As the crisis became more severe and taxes and unemployment rose, people with jobs saved more.

This had the effect of contracting demand and, in the process, contracting the tax take.

This is the polar opposite to what happened in the boom. In the boom, we spent, this increased the tax take and the government’s budget balance went into surplus.

Now, we are saving, the tax take is falling, spending rising and the government’s budget position has ballooned out of control.

Now the average person with savings is worried that the state – which refuses to tax other wealth – will tax savings.

Equally, they are starting to realise that, if the government doesn’t have the cash to plug the hole in the banks, then the small depositors will be the last to find out what is going on.

As we have said earlier, depositors will surely be protected. But some may start to move cash out of the country, just in case.

All the while, the financial markets and financial press are looking at the country and, despite the assurances of the ECB, they see the dilemma faced by us, which is that our balance sheet is ruined.

On the asset side of the national balance sheet is property, which has collapsed in value.

On the liability side of the national balance sheet is debt.

Unlike property values, the debts have not fallen.
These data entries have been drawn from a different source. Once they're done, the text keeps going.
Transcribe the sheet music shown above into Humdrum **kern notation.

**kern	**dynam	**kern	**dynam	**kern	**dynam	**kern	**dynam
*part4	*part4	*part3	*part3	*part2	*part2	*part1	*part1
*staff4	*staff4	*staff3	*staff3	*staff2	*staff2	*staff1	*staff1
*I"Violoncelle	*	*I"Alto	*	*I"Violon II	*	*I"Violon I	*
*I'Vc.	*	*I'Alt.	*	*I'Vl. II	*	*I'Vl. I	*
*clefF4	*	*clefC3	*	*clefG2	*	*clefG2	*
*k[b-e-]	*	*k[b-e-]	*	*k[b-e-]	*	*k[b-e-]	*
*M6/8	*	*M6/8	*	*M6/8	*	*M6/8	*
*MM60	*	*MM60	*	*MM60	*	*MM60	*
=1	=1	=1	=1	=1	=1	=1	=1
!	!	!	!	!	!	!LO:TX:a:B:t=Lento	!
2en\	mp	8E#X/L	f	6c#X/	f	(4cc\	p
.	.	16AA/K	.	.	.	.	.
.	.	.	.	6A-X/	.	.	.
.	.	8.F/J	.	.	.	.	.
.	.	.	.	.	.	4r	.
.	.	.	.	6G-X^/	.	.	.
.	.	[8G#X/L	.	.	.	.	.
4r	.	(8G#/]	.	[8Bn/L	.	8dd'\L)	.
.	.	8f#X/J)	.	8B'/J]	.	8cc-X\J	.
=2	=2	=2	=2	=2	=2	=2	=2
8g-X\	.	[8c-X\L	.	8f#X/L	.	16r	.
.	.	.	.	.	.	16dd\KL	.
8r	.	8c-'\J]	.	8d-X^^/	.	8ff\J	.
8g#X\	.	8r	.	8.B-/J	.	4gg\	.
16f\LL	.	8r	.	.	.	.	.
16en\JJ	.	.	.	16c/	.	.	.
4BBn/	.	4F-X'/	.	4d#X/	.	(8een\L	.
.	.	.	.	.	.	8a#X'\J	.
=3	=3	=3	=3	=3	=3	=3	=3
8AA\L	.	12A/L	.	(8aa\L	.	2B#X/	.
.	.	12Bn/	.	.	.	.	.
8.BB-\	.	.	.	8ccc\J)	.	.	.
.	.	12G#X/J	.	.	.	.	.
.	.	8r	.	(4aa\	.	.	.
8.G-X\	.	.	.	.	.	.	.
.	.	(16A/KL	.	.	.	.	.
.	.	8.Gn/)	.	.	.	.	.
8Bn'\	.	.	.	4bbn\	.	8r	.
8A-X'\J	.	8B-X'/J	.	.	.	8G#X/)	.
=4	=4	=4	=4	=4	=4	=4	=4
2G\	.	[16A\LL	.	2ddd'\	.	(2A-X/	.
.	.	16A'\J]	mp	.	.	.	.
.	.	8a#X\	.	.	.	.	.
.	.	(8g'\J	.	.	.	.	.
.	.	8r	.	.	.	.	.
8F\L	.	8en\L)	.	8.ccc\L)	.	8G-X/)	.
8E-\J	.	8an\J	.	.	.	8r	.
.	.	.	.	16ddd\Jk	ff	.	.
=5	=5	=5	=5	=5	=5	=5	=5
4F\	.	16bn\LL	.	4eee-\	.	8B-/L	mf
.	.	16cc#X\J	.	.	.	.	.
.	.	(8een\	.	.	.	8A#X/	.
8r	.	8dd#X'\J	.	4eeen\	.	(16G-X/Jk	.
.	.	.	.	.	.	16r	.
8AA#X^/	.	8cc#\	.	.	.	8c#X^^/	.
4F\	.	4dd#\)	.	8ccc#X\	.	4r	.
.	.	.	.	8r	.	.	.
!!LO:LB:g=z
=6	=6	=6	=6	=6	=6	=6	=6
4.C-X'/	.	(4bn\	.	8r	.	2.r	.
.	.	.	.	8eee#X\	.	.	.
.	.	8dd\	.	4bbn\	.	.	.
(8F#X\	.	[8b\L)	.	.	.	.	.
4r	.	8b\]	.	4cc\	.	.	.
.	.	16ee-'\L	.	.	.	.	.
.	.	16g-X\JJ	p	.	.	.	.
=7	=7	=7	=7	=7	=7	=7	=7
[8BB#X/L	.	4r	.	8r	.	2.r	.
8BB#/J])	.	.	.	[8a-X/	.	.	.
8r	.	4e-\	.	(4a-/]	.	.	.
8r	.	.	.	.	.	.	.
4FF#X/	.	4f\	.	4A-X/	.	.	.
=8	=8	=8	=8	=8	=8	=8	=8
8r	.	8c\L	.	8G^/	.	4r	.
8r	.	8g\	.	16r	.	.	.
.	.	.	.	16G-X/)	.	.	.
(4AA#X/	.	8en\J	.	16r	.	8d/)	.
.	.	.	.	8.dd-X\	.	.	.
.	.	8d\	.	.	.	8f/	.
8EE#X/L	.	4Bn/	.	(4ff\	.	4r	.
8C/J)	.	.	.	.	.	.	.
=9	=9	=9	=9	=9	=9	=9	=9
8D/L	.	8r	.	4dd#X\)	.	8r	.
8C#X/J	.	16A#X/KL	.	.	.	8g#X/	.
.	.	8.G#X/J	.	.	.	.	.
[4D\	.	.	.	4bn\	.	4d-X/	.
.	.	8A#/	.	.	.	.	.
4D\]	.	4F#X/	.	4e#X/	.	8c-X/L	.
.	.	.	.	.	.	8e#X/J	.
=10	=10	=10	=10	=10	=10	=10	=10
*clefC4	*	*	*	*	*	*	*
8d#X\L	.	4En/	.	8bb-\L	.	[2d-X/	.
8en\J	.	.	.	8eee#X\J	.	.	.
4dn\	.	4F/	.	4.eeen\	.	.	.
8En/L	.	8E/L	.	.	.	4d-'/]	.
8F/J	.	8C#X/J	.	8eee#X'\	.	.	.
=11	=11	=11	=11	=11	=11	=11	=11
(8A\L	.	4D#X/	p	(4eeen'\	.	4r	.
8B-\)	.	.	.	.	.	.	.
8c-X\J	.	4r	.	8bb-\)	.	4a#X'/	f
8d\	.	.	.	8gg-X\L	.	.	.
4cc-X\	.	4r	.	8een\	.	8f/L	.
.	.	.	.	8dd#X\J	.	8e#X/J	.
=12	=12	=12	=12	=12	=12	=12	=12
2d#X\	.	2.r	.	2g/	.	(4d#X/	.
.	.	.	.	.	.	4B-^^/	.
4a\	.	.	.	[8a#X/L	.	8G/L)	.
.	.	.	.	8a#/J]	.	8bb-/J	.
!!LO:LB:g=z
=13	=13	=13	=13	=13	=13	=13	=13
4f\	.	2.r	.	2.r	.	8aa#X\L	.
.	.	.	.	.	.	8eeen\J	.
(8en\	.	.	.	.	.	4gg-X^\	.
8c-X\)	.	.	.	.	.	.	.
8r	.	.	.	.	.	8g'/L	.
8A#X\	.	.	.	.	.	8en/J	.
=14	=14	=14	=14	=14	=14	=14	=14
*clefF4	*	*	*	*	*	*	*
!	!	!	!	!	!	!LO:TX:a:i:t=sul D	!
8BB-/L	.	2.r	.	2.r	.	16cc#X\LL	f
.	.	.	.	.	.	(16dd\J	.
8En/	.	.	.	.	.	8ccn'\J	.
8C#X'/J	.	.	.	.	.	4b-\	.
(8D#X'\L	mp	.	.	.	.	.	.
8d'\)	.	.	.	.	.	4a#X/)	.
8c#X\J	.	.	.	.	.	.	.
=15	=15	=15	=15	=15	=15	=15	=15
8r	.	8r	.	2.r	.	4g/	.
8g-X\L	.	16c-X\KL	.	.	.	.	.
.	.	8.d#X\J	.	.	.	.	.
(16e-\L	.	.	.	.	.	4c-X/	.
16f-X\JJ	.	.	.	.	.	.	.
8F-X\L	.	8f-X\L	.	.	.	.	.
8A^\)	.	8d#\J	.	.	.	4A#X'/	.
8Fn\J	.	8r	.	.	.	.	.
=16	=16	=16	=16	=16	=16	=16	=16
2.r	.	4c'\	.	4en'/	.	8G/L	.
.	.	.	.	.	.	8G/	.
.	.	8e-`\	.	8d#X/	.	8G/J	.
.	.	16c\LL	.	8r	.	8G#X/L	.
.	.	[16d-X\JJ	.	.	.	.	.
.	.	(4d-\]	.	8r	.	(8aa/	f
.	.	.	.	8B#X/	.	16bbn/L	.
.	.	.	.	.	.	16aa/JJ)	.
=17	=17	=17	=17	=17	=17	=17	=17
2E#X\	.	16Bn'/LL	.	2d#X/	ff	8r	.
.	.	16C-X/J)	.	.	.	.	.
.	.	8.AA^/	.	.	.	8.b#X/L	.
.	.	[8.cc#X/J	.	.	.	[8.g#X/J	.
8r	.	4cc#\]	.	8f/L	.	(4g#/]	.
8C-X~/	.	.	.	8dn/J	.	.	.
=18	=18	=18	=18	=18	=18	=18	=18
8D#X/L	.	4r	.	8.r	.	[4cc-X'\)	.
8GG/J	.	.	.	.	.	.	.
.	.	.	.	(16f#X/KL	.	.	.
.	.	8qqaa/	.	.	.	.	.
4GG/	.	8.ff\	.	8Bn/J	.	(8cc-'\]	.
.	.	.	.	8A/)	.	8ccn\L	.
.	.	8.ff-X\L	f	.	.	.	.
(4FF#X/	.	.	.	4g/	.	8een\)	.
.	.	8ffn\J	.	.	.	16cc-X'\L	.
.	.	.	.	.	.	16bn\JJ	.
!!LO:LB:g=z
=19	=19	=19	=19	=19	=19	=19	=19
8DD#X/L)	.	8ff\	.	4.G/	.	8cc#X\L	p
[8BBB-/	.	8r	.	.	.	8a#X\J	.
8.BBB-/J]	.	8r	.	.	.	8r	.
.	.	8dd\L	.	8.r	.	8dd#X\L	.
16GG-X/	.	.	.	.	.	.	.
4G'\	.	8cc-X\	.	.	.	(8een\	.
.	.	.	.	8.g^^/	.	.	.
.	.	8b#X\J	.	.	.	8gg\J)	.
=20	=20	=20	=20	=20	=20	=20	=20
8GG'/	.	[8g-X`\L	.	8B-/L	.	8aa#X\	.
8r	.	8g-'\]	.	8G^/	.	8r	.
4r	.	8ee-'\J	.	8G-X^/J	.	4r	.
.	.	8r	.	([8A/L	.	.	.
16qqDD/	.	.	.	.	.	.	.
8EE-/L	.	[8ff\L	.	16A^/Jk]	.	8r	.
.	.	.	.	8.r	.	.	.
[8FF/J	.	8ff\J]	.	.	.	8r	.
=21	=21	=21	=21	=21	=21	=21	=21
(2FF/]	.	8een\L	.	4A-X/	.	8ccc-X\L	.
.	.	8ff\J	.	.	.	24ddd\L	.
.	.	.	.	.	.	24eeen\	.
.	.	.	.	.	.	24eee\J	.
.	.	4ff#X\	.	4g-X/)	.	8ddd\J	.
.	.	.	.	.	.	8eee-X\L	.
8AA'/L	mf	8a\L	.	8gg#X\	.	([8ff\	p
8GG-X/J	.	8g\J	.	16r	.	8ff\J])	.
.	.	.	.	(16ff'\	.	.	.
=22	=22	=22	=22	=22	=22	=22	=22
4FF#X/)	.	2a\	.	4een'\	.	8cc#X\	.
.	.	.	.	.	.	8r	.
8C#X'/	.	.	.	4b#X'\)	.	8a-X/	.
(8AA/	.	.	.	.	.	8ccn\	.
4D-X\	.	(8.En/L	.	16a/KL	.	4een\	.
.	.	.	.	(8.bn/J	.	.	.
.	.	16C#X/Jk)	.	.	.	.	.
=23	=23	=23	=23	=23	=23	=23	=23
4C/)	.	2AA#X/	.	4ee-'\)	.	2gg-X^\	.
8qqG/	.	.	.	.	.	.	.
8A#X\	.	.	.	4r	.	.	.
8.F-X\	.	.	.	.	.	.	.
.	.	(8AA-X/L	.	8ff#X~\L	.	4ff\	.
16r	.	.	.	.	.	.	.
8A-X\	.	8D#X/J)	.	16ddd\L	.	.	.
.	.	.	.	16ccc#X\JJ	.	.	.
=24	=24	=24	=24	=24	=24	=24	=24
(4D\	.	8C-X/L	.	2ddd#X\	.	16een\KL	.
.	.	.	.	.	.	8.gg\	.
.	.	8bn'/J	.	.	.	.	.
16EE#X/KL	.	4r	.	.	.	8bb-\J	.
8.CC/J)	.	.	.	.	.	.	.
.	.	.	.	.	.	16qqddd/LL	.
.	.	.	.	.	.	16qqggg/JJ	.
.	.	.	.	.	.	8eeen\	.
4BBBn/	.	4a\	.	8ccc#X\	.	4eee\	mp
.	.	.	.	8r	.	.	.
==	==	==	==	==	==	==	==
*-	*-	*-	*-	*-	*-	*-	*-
In fact, the cost of the debt is rising because the rate of interest on the debt is rising at a rate of at least 6.4 per cent per year.

Taken together, it is easy to see that Ireland has run itself up a financial cul-de sac.

The only way out is to bring forward the crisis, rather than wait for it.

We can do this by forcing a debt-equity swap in all the banks, thus significantly reducing the cost of the bank bailout.

AIB needs to be the bank that the government focuses most on, as it is our biggest bank and still faces significant hurdles.

Regarding Anglo, we should tell the ECB and the Irish Central Bank – the two biggest creditors – that the game is up and they will have to take a huge discount on their ‘investment’ in Anglo. As for the subordinated bondholders, they should be told where to go and the other bondholders should be given the number of the liquidator.

If we don’t face the crisis head on, the next few months will witness capital flight and the crisis will come to a head anyway. Better to get on with it.